String plainCredentials = "username:password";
String base64EncodedCredentials = new String(Base64.encodeBase64(plainCredentials.getBytes()));

HttpHeaders headers = getHeaders();
headers.add("Authorization", "Basic " + base64EncodedCredentials);


Server side (e.g. using the Spring’s WebSecurityConfigererAdapter)

Provide a class that has annotation @EnableWebSecurity and extends from WebSecurityConfigurerAdapter to implement following two methods.
1) configure(HttpSecurity http) – to configure the BasicAuthenticationEntryPoint to be used when authentication fails or a request is made without authentication. If we don’t provide this then Spring’s default implementation will direct the user to a login screen which may or may not exist in your application.
2) configureGlobal(AuthenticationManagerBuilder auth) – to configure the inMemoryAuthentication (list of users and their bcrypted passwords).

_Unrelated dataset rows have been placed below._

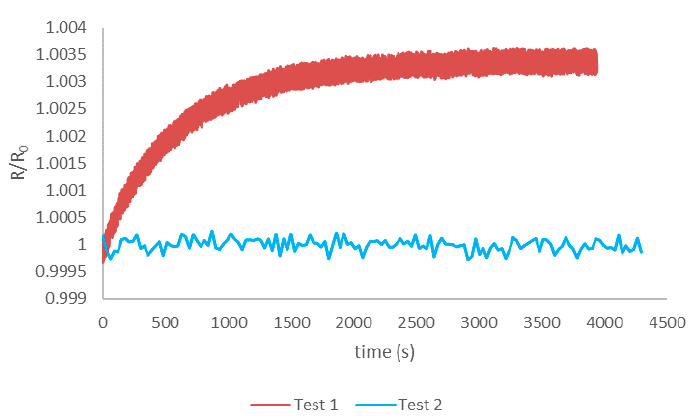
Figure7. Resistance measurement over time at constant ambient temperature (25 °C) with a meas- urement current of 1 mA and a signal length of 2 ms at a measurement frequency of 4 Hz (Test 1) and 0.03 Hz (Test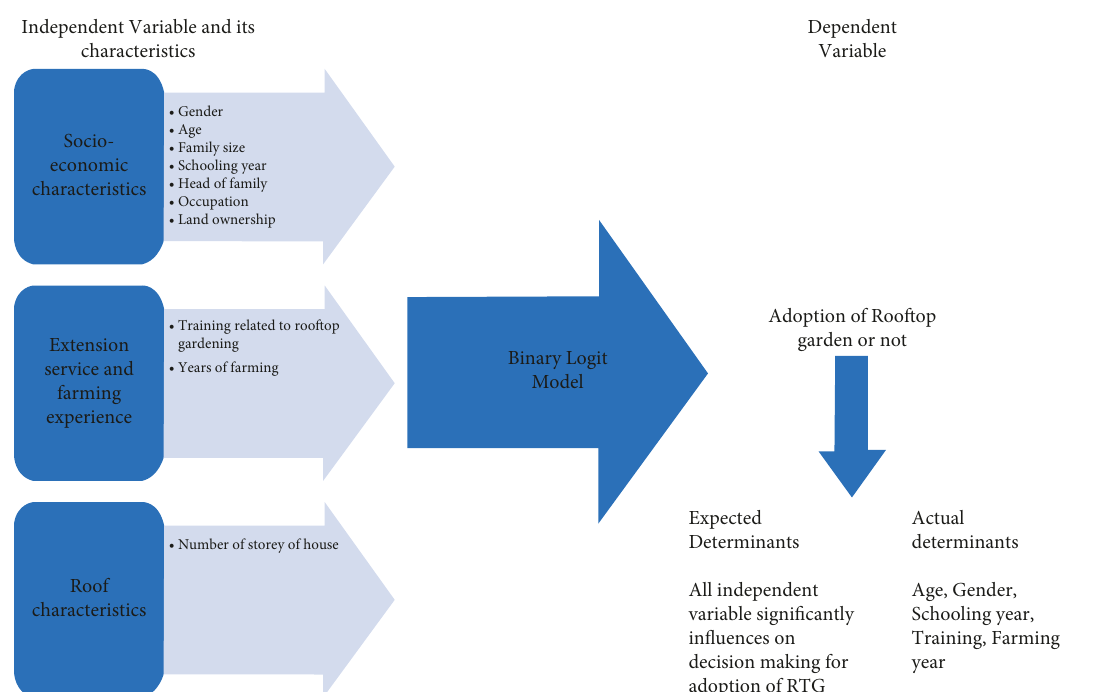
Figure 3: Conceptual framework of using binary logit model and variables used.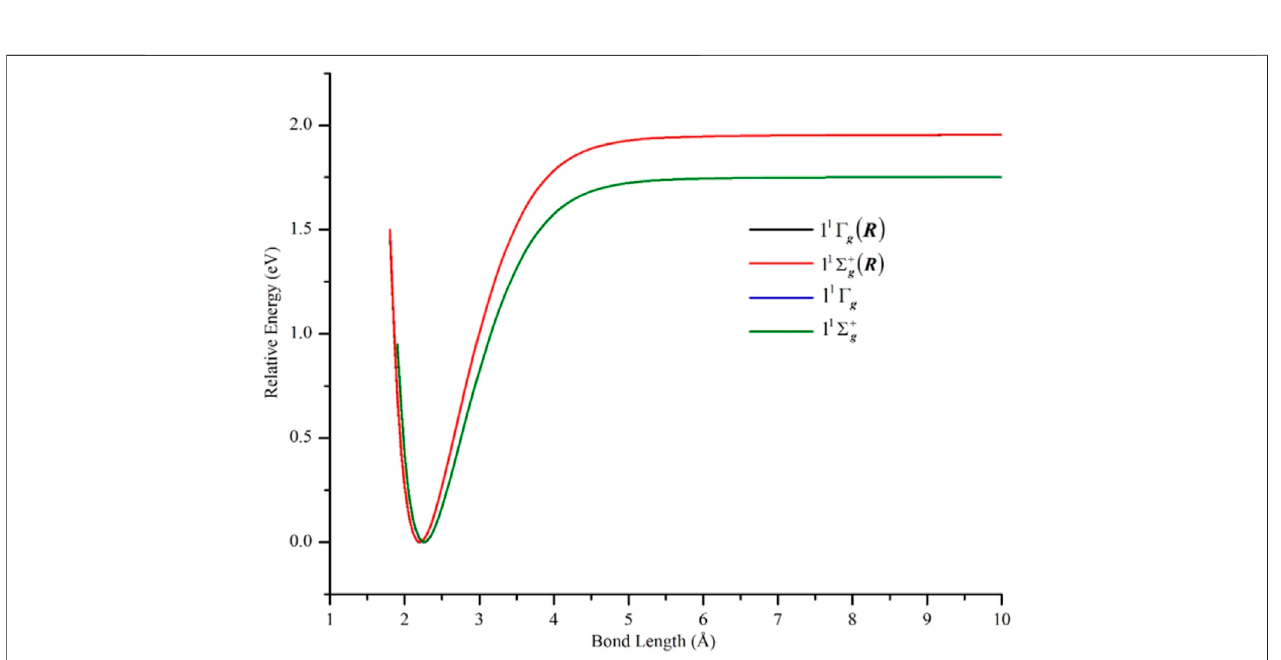
FIGURE4| PECsofthelowest-lying δδ – holeX 1 Γ g and1 1 Σ g+ statesofNi 2 computedattheGVVPT2leveloftheory,withandwithoutscalarrelativityincluded,using the cc-pVTZ (or cc-pVTZ-DK) basis set. Non-relativistic energies are plotted relative to the lowest energy value of the ground X 1 Γ g term while relativistic energies are plotted relative to the lowest energy of the X 1 Γ g (R) term.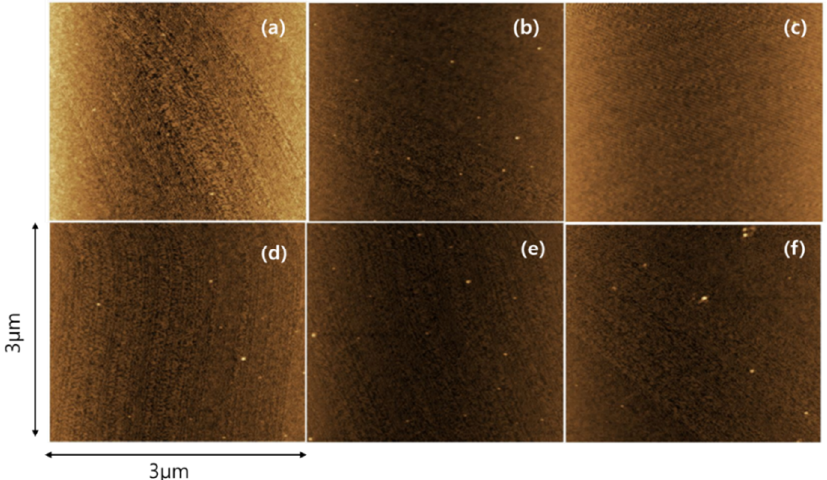
Figure 7. The 2D AFM images of the as-implanted and annealed samples. ( a ) as-implanted sample; ( b ) 299; ( c ) 308; ( d ) 335; ( e ) 353 and ( f ) 394 W.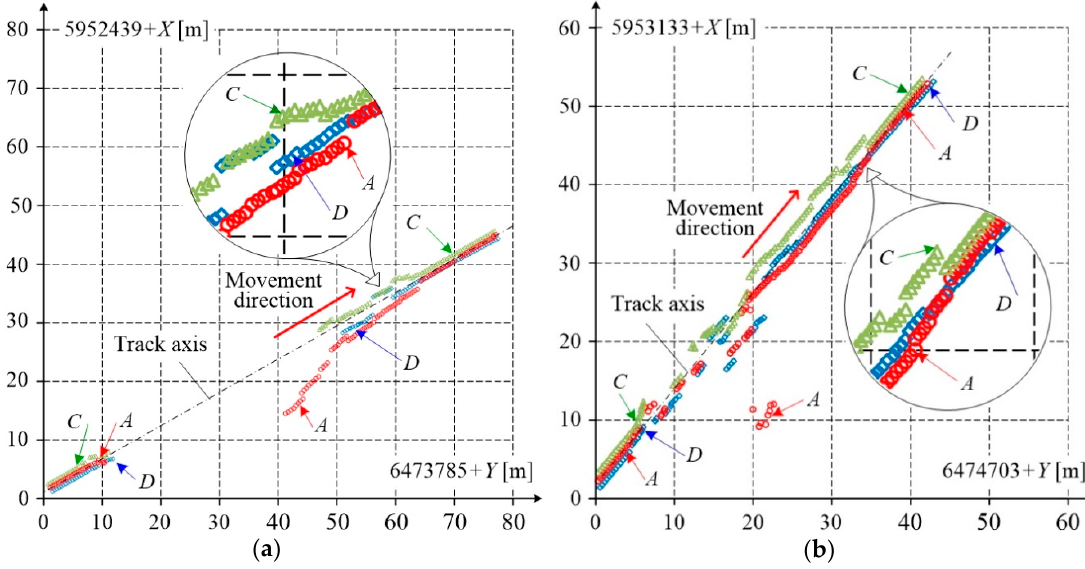
Figure 10. Results of GNSS signal loss when the measuring platform passed: ( a ) under road viaduct; ( b ) under lattice truss railway viaduct.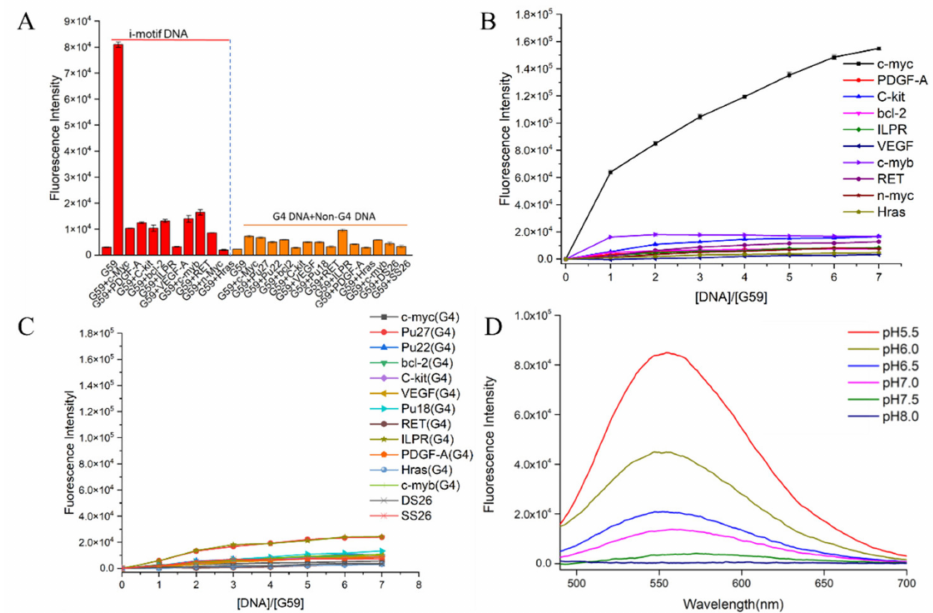
Figure 2. Fluorescent property of G59 upon addition of various DNAs with λ ex of 407 nm. ( A ) Fluo- rescent intensity of 1 µ M G59 with 2 µ M different i-motifs in 1 × BPES buffer at pH 5.5, and 1 µ M G59 with 2 µ M different G-quadruplexes and linear DNAs in 20 mM Tris–HCl buffer containing 100 mM KCl at pH 7.4. ( B ) Fluorescence titration spectra of G59 with various i-motifs in 1 × BPES buffer at pH 5.5. ( C ) Fluorescence titration spectra of G59 with various G-quadruplexes and linear DNAs in 20 mM Tris–HCl buffer containing 100 mM KCl at pH 7.4. ( D ) Fluorescence spectra of 1 µ M G59 with 2 µ M c-myc promoter i-motif at different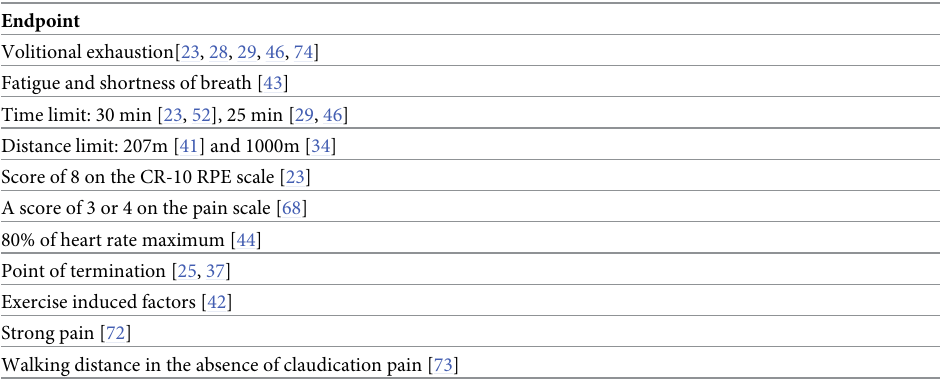
Table 3. Additional test endpoints adopted in treadmill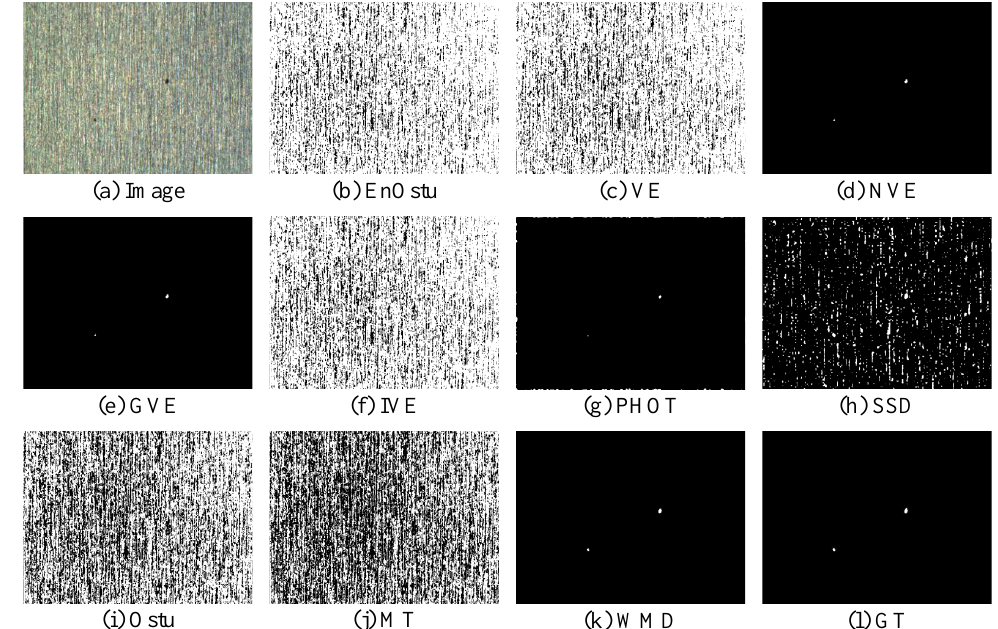
Figure 8. Visual comparisons of detection results of the ten methods on the image with multiple defects. The detection result of the proposed WMD method is quite close to ground truth, whereas the other competing methods are unable to either identify the defect location or completely separate the defect from the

Basic authentication is often used with stateless clients which pass their credentials on each request. It’s quite common to use it in combination with form-based authentication where an application is used through both a browser-based user interface and as a web-service. However, basic authentication transmits the password as plain text so it should only really be used over an encrypted transport layer such as HTTPS.

2. Digest authentication

The credentials are encrypted(not just encoded like the basic authentication) using a hash function to the following items.
username
password
server supplied nonce (a nonce is an arbitrary number that can be used just once)
the HTTP method
the requested URI

Since Basic Authentication uses unencrypted base64 encoding, it should generally only be used where transport layer security is provided such as https.

Digest access authentication is intended as a security trade-off. It is intended to replace unencrypted HTTP basic access authentication. It is not, however, intended to replace strong authentication protocols, such as public-key or Kerberos authentication.